____ DATA TO EXAMINE
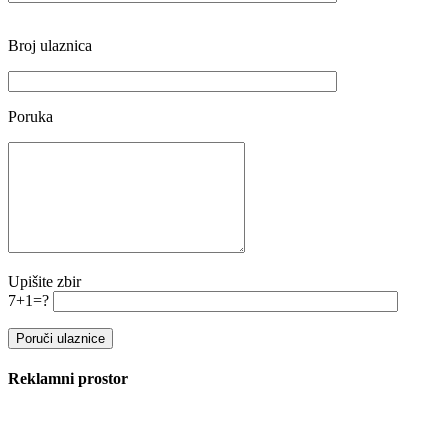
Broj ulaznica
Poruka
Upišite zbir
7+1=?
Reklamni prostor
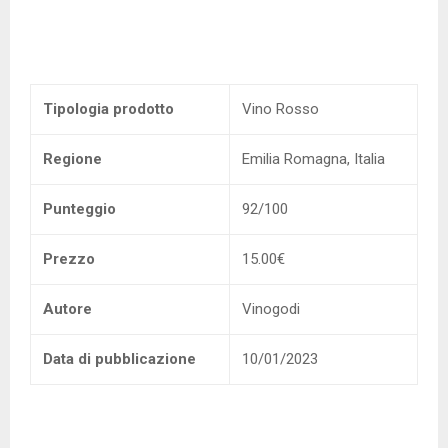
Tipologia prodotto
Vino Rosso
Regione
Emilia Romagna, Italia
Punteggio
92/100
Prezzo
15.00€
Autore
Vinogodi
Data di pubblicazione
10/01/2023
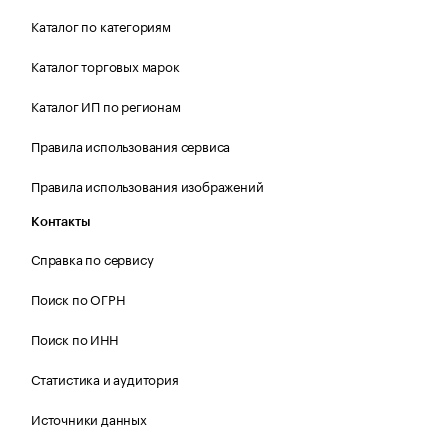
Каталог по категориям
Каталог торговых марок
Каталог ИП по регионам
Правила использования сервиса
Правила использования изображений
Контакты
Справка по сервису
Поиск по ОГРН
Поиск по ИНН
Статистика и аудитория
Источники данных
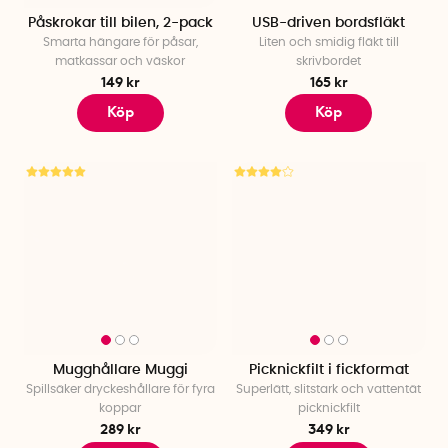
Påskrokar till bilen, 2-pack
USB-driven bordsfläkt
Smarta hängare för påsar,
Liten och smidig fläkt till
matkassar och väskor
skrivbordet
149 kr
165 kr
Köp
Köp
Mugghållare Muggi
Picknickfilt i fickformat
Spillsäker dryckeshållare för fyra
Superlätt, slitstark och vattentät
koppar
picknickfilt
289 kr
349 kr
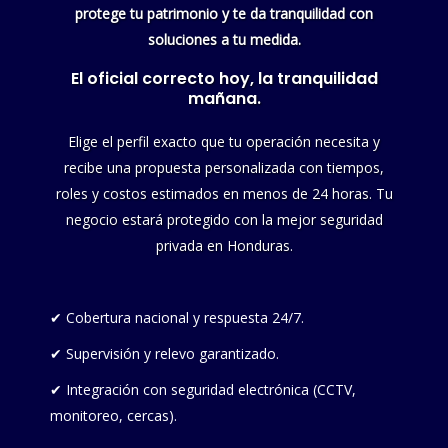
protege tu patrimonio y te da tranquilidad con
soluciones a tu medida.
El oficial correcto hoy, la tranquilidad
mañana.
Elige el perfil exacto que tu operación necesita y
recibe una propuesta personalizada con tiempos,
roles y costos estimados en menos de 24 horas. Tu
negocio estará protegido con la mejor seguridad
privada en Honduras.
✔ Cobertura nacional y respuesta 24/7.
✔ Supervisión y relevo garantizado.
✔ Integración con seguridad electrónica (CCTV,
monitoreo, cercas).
________
____ DATA TO EXAMINE
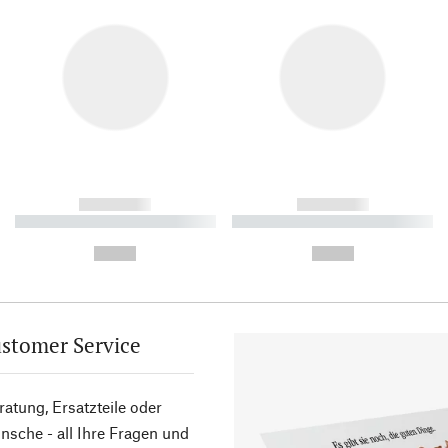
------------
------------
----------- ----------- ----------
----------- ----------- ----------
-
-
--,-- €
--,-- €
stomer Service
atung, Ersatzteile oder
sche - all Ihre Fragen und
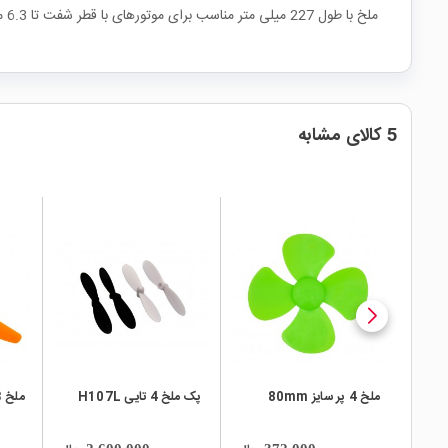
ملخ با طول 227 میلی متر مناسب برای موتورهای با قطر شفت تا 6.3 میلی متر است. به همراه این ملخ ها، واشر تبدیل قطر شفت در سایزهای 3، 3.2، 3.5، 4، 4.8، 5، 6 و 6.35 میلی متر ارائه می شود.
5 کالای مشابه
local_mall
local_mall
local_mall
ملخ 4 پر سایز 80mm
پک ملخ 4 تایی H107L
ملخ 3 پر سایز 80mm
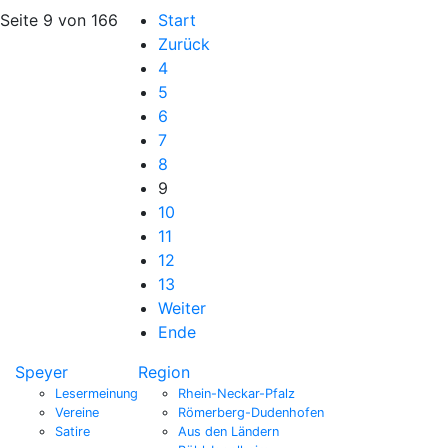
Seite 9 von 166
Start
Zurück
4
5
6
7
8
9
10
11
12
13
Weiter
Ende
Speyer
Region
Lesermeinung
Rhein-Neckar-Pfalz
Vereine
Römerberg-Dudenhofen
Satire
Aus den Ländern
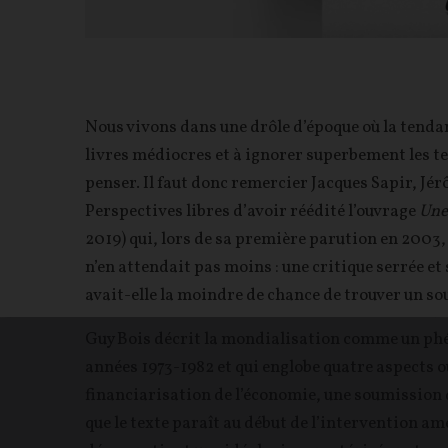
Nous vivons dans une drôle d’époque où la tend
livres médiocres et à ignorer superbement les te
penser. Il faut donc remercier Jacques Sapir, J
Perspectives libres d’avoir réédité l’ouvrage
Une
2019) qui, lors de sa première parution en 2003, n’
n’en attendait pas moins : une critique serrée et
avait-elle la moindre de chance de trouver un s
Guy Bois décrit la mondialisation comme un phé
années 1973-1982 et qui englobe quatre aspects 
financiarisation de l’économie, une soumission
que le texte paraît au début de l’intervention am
________
• **ASSIGNMENT**:
Copy the entries above exactly, but only the stretch from the line containing "Broj ulaznica" through the line containing "Каталог ИП по регионам". Keep both end lines; drop the pictures.

• **TASK SOLUTION**:
Broj ulaznica
Poruka
Upišite zbir
7+1=?
Reklamni prostor
Tipologia prodotto
Vino Rosso
Regione
Emilia Romagna, Italia
Punteggio
92/100
Prezzo
15.00€
Autore
Vinogodi
Data di pubblicazione
10/01/2023
Каталог по категориям
Каталог торговых марок
Каталог ИП по регионам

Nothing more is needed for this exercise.